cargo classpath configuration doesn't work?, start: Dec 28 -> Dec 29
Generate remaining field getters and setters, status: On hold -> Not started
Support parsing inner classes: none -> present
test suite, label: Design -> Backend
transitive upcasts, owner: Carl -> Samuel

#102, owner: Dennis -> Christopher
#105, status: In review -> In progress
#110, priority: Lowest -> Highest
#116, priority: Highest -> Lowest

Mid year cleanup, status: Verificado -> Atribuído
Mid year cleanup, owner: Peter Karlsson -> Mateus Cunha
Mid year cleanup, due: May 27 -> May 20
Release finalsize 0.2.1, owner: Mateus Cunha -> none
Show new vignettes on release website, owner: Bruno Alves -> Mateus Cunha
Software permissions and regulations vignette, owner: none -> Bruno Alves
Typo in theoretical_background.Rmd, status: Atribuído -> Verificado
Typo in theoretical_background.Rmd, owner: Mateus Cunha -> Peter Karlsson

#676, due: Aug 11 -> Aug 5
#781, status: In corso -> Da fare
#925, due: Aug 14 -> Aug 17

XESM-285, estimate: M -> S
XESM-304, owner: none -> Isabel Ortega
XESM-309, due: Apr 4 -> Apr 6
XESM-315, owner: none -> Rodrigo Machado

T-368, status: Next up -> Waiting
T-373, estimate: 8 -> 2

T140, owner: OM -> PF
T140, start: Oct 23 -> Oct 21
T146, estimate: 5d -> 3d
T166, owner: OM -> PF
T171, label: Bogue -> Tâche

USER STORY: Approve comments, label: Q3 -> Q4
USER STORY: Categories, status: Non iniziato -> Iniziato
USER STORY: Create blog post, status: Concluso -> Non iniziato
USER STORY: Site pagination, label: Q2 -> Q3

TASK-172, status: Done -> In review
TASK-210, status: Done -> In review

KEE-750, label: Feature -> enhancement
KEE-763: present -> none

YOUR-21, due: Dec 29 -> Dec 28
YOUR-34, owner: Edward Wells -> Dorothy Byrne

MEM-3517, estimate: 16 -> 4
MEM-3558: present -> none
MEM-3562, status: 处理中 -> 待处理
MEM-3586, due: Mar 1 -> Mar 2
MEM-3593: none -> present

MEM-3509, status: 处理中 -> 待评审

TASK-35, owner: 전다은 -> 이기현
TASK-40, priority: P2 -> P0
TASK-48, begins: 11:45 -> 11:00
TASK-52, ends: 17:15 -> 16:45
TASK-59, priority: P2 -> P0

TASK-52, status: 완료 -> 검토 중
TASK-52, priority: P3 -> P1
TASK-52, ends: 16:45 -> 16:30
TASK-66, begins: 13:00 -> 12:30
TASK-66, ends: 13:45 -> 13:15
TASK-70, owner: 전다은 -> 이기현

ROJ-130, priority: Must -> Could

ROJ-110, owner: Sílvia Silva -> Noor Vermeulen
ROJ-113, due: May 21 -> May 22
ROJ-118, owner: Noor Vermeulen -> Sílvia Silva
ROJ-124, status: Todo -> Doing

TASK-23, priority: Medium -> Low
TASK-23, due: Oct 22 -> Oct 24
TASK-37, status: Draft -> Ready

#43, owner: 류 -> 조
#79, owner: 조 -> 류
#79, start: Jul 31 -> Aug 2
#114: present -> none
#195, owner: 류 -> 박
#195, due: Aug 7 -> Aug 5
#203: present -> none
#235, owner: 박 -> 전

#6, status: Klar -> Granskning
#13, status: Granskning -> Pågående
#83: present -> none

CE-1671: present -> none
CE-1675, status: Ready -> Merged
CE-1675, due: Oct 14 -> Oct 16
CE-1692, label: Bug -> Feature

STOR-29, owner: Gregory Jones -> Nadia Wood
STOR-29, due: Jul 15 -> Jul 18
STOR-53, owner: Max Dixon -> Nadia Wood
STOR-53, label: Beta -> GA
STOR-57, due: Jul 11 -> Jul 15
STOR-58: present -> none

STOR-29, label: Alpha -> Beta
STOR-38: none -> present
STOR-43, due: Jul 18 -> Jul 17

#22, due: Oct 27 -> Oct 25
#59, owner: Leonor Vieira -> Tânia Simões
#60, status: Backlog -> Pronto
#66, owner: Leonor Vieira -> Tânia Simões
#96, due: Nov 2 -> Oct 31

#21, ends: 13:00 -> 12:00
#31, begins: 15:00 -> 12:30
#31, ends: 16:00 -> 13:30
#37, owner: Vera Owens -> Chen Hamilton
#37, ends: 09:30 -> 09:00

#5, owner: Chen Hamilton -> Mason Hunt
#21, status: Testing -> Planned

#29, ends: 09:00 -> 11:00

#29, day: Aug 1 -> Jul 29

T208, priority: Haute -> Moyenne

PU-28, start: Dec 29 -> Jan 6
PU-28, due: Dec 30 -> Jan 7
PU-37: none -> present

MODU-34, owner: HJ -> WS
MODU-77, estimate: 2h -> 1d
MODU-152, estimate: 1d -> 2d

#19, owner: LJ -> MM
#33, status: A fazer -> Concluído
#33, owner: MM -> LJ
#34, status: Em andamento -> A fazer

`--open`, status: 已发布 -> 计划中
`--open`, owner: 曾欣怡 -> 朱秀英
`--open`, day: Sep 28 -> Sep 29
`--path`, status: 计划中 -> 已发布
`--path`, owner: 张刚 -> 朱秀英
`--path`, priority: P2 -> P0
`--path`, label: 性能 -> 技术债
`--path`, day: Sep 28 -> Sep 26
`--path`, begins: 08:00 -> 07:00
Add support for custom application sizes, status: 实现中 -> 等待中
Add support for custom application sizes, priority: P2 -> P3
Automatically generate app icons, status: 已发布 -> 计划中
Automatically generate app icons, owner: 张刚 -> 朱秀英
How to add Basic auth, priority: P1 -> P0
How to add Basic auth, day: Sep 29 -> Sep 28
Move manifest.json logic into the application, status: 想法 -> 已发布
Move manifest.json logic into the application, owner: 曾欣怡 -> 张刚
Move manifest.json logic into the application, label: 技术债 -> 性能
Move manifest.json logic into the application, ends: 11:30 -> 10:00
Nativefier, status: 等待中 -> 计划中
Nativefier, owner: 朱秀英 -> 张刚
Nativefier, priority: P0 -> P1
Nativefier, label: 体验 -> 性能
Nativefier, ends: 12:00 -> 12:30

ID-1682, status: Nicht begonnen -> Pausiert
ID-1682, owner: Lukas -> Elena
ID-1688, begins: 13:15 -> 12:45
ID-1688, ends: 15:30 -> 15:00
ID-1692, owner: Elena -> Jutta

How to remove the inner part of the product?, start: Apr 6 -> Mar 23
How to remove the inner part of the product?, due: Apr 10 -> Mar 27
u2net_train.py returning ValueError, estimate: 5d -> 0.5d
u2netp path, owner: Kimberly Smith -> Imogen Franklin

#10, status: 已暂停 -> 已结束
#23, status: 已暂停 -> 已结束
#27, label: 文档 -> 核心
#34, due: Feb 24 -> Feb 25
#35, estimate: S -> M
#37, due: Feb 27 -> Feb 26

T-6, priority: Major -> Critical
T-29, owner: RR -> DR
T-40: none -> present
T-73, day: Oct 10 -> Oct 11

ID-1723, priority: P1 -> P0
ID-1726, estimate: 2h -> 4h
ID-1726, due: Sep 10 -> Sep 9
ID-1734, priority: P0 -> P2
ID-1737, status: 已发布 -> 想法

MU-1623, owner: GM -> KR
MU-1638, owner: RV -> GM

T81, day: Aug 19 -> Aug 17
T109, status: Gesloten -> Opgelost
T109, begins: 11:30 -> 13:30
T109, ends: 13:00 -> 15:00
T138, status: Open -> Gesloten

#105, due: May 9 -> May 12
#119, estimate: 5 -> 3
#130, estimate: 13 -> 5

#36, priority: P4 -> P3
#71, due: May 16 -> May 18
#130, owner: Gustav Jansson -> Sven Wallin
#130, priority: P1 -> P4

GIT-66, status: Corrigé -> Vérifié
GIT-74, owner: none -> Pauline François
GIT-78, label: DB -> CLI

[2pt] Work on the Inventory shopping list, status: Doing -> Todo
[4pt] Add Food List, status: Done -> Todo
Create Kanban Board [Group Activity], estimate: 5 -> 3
—————
● Problem description: Output all lines from the beginning of the data up to the line holding "Mid year cleanup, status: Verificado", that line included, exactly as written.

● Task response:
cargo classpath configuration doesn't work?, start: Dec 28 -> Dec 29
Generate remaining field getters and setters, status: On hold -> Not started
Support parsing inner classes: none -> present
test suite, label: Design -> Backend
transitive upcasts, owner: Carl -> Samuel

#102, owner: Dennis -> Christopher
#105, status: In review -> In progress
#110, priority: Lowest -> Highest
#116, priority: Highest -> Lowest

Mid year cleanup, status: Verificado -> Atribuído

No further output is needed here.